**RECORDED DATA**:
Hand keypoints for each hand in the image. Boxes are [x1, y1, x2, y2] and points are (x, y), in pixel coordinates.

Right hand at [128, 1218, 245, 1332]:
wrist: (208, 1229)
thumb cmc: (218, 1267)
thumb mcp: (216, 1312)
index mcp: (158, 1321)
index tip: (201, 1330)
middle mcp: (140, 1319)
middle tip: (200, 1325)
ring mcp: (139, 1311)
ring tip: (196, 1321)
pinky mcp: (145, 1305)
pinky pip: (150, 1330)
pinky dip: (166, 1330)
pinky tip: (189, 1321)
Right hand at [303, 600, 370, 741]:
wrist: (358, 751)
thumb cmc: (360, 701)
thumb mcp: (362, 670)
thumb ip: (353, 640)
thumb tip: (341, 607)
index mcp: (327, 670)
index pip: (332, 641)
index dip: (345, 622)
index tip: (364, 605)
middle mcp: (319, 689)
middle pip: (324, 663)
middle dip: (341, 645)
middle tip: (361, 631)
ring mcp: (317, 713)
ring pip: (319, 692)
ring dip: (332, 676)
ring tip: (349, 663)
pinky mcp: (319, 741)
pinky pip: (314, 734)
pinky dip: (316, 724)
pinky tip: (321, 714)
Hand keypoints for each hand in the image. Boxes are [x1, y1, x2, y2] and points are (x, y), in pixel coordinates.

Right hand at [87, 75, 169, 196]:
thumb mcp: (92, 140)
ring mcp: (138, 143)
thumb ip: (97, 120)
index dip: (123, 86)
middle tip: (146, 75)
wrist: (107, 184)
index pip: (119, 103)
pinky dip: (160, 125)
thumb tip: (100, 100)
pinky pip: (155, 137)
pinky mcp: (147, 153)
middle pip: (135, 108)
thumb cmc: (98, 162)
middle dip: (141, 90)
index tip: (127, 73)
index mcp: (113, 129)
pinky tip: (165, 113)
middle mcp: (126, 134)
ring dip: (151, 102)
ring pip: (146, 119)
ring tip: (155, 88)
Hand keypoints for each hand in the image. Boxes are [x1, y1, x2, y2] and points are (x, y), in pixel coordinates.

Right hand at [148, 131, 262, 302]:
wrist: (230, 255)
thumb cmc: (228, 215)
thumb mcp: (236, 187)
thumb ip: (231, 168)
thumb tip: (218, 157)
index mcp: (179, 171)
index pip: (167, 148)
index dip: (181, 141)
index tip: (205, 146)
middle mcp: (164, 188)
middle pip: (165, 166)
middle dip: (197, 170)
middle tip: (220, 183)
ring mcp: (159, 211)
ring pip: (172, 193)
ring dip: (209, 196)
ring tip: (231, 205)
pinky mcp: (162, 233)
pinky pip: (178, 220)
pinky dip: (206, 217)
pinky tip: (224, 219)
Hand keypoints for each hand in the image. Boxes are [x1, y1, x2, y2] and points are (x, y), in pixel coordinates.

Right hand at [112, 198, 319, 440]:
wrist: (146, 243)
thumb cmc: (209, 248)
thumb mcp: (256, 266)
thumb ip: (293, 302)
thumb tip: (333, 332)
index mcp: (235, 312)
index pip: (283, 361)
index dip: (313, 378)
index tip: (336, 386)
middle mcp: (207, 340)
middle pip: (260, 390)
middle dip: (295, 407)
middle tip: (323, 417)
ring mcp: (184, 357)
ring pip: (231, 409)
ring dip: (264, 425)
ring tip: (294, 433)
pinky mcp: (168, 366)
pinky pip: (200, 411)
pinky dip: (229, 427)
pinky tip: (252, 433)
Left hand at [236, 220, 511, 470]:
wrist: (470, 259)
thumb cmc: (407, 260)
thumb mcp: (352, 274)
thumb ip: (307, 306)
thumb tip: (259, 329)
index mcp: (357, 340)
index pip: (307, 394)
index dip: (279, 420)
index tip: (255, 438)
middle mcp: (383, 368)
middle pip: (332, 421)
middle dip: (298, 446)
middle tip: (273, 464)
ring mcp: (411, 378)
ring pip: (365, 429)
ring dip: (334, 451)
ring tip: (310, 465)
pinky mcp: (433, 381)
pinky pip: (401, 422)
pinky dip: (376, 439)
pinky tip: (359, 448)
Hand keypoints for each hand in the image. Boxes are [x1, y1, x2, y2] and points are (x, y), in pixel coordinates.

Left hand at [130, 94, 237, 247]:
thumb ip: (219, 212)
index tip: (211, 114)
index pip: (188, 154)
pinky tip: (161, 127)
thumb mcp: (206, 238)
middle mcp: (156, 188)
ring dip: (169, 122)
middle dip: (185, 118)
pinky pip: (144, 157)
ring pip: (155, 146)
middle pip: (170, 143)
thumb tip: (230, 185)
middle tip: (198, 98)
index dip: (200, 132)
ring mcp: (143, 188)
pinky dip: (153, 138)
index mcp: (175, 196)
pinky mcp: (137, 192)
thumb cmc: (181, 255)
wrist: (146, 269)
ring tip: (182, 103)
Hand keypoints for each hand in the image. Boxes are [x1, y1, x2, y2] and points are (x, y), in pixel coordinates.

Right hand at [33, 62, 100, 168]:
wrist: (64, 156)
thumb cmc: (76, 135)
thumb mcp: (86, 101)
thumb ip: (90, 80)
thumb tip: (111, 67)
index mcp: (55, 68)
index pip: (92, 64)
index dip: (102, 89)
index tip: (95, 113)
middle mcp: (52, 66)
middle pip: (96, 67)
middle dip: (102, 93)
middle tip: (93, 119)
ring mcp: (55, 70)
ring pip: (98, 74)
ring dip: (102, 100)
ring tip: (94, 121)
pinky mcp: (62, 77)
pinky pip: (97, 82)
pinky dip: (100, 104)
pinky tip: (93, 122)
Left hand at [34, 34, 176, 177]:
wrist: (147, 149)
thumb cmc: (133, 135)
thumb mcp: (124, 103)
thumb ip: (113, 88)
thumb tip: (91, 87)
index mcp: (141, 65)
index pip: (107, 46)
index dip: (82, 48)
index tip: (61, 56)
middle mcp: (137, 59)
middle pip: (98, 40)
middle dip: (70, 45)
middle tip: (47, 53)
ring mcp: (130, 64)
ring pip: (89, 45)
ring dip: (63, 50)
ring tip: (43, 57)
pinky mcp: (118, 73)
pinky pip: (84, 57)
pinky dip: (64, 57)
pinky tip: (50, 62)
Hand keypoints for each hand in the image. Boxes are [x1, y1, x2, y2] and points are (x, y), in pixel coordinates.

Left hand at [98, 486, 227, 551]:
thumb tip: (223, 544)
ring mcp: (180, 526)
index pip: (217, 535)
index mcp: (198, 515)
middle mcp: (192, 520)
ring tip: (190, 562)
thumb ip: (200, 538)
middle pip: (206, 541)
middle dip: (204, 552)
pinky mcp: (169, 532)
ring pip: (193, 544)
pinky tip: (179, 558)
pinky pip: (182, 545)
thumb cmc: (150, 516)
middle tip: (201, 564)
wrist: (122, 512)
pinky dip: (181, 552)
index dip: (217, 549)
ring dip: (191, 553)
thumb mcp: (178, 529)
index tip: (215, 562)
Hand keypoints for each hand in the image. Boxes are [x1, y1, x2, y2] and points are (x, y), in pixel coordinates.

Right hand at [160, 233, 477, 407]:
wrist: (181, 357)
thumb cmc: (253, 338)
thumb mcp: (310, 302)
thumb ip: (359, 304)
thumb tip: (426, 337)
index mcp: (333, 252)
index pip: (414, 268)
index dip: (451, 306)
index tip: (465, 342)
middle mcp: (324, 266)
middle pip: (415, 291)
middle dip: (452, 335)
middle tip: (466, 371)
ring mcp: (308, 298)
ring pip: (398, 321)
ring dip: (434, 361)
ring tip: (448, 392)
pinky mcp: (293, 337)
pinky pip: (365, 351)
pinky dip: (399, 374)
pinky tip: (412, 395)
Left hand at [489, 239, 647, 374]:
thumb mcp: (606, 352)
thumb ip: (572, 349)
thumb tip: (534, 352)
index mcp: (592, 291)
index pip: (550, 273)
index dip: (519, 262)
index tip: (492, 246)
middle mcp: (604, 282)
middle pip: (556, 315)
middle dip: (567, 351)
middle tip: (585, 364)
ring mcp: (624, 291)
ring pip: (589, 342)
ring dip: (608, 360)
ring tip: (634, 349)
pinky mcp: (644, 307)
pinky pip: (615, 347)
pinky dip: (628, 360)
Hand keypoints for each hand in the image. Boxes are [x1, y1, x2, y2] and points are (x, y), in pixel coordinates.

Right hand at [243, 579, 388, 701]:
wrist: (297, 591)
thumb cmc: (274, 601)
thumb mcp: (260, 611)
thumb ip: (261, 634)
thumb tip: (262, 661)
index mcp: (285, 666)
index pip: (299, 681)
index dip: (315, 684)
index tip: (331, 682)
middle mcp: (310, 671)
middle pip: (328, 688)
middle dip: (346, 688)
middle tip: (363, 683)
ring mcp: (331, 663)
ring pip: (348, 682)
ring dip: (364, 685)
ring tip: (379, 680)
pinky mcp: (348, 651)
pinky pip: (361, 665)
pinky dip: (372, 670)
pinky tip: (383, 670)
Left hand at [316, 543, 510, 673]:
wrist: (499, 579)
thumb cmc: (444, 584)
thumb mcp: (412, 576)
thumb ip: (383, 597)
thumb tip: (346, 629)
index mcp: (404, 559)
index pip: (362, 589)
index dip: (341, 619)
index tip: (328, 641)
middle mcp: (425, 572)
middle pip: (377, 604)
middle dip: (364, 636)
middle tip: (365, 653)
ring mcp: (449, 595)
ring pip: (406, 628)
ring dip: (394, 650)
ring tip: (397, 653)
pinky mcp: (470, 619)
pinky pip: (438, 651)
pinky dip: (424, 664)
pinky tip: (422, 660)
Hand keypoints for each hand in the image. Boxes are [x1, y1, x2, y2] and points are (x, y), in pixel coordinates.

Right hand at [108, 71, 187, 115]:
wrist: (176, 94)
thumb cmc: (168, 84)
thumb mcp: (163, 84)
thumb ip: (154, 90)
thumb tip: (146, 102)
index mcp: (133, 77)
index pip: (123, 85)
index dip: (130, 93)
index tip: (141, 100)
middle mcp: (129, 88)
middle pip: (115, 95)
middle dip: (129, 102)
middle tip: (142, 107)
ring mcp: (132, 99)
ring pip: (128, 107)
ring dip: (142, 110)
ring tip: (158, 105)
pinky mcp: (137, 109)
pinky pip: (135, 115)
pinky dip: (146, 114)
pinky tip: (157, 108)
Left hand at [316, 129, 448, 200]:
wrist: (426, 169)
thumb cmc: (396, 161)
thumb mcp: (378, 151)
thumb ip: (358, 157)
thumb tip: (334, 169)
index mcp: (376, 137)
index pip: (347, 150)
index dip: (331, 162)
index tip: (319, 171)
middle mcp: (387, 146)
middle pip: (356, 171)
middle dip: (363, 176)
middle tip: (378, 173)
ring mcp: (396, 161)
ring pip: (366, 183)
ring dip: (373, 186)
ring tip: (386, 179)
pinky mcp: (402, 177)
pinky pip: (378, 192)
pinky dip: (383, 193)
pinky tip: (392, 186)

**DIRECTIONS FOR THIS TASK**: An exact copy of the data is needed, running from its first line through the line that holds "middle tip: (200, 1325)", and nothing beyond that.

**RESULT OF THE EXERCISE**:
Hand keypoints for each hand in the image. Boxes are [x1, y1, x2, y2] and points are (x, y), in pixel coordinates.

Right hand at [128, 1218, 245, 1332]:
wrist: (208, 1229)
thumb cmc: (218, 1267)
thumb mcp: (216, 1312)
index mcp: (158, 1321)
index tip: (201, 1330)
middle mcp: (140, 1319)
middle tip: (200, 1325)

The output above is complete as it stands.